● **What the task requires**
All lines from the one with "is a histology" through the final line below are to be reproduced exactly; omit the others.

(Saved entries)
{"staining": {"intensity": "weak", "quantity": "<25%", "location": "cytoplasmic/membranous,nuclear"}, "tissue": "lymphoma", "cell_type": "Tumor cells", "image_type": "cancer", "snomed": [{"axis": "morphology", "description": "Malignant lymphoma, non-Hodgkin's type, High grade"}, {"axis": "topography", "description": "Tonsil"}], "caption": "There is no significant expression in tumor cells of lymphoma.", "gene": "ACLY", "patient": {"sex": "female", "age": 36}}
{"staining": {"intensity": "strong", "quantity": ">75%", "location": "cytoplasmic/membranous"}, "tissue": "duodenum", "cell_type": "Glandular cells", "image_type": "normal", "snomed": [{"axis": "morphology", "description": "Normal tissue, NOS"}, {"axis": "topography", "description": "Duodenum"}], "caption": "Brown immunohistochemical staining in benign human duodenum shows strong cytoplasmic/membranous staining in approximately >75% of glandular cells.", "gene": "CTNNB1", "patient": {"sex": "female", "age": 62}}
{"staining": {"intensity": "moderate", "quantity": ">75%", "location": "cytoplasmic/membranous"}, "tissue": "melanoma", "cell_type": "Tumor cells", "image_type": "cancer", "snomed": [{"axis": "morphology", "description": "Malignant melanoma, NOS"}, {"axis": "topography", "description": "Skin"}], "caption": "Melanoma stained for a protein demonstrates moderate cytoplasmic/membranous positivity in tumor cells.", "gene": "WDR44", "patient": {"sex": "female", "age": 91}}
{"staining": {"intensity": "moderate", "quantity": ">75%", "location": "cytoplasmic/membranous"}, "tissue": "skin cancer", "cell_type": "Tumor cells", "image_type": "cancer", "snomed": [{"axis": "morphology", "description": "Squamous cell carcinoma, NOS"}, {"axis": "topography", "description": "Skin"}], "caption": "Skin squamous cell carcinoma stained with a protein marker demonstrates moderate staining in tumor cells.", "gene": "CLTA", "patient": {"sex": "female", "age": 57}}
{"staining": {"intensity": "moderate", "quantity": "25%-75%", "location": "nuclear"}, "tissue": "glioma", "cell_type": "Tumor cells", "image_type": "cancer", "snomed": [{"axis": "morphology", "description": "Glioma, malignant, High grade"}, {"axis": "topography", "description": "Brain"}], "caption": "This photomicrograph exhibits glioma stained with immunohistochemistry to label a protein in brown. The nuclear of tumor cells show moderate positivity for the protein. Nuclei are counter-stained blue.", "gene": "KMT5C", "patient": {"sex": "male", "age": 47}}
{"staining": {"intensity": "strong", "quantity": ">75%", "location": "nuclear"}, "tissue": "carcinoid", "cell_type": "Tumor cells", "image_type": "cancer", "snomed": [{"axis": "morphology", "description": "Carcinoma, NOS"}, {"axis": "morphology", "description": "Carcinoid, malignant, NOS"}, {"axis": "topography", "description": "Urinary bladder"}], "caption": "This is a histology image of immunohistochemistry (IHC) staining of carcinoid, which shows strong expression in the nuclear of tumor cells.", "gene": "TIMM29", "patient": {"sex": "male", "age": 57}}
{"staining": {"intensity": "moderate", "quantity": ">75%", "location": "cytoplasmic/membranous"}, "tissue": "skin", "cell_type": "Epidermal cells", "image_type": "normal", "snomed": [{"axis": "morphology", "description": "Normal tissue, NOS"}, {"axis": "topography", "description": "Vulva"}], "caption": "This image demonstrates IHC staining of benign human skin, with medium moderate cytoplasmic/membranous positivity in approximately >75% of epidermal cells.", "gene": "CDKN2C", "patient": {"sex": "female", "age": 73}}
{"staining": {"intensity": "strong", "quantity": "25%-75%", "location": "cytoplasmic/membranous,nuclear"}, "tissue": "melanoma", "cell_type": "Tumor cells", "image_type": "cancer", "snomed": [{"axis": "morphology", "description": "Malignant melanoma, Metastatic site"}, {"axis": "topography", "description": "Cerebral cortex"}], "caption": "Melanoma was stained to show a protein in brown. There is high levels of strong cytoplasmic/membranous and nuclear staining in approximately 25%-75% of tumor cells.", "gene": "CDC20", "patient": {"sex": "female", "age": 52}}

● **Output of the task**
{"staining": {"intensity": "strong", "quantity": ">75%", "location": "nuclear"}, "tissue": "carcinoid", "cell_type": "Tumor cells", "image_type": "cancer", "snomed": [{"axis": "morphology", "description": "Carcinoma, NOS"}, {"axis": "morphology", "description": "Carcinoid, malignant, NOS"}, {"axis": "topography", "description": "Urinary bladder"}], "caption": "This is a histology image of immunohistochemistry (IHC) staining of carcinoid, which shows strong expression in the nuclear of tumor cells.", "gene": "TIMM29", "patient": {"sex": "male", "age": 57}}
{"staining": {"intensity": "moderate", "quantity": ">75%", "location": "cytoplasmic/membranous"}, "tissue": "skin", "cell_type": "Epidermal cells", "image_type": "normal", "snomed": [{"axis": "morphology", "description": "Normal tissue, NOS"}, {"axis": "topography", "description": "Vulva"}], "caption": "This image demonstrates IHC staining of benign human skin, with medium moderate cytoplasmic/membranous positivity in approximately >75% of epidermal cells.", "gene": "CDKN2C", "patient": {"sex": "female", "age": 73}}
{"staining": {"intensity": "strong", "quantity": "25%-75%", "location": "cytoplasmic/membranous,nuclear"}, "tissue": "melanoma", "cell_type": "Tumor cells", "image_type": "cancer", "snomed": [{"axis": "morphology", "description": "Malignant melanoma, Metastatic site"}, {"axis": "topography", "description": "Cerebral cortex"}], "caption": "Melanoma was stained to show a protein in brown. There is high levels of strong cytoplasmic/membranous and nuclear staining in approximately 25%-75% of tumor cells.", "gene": "CDC20", "patient": {"sex": "female", "age": 52}}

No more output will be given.